In the last six months of 2007, nearly 50 million people worldwide were the victims of identity theft, and 70 percent of the most common malicious code used in attacks on computers targeted confidential files.

Loss or theft of laptops or storage devices account for 57 percent of data loss worldwide; 65 percent of new software created today is malicious code; and there is a black market in selling stolen files and data that is sophisticated enough to include money transfer capabilities.

This information from the Symantec Threat Report was disclosed by Stephen Trilling, the company's vice president for security technology and response, at the RSA Security (Nasdaq: RSAS) Conference in San Francisco.

The data came from "more than 120 million computers worldwide" that have installed Symantec's software, Trilling said.

Act Locally, Fear Nationwide

That led Thompson to call for a nationwide law targeting hackers in his keynote speech, "Information Centric Security: The Next Wave." "It's impractical to have 40 different states, each with its own laws; we need a federal law with very high standards today," Thompson said, adding that security issues have become a global problem.

If the growth of malicious software continues to outpace the growth of "good" software, white-listing -- the implementation of a policy stating which applications are allowed -- "will become very important;" identity management "will become important to cover everybody in the world;" and digital rights management "not just of music but of business documents" will become crucial, Thompson warned.

Enterprises will have to change their approach to security: "We will need to take an info-centric view to security using a risk-based approach," Thompson said.

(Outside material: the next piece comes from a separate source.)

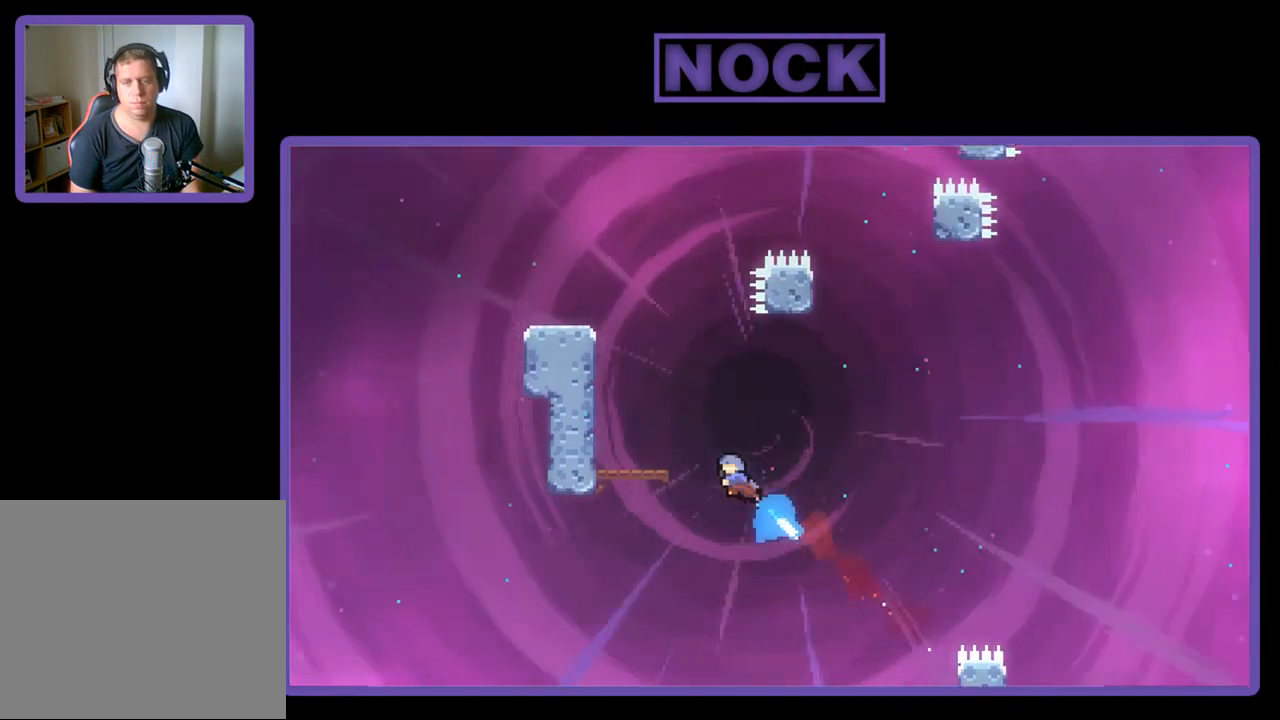
{"buttons": [], "left_stick": "center", "events": [[250, "CIRCLE", "up"], [250, "R2", "up"], [283, "DPAD_LEFT", "up"], [283, "DPAD_UP", "up"]]}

This means that businesses must decide what information is critical to their survival and archive only that.

This hard approach is critical because "data grows by 50 percent a year, so only the most important information can be protected," Thompson added.

Selecting Critical Information

Enterprises must answer three questions to figure out what information is crucial to their business: What sensitive information do they really have; where is it being stored; and how is that information being used, he said.

"Once you have answered these questions, you can set policies to guide strategies on how your organization stores and uses information," Thompson said.

The increasing importance of business to businesses requires that business leaders -- "not just the CIO, but also the CEO and CFO" -- become involved in setting security policies. Security and data "must work hand in hand for combined risk management," Thompson declared. "You can't secure what you don't manage."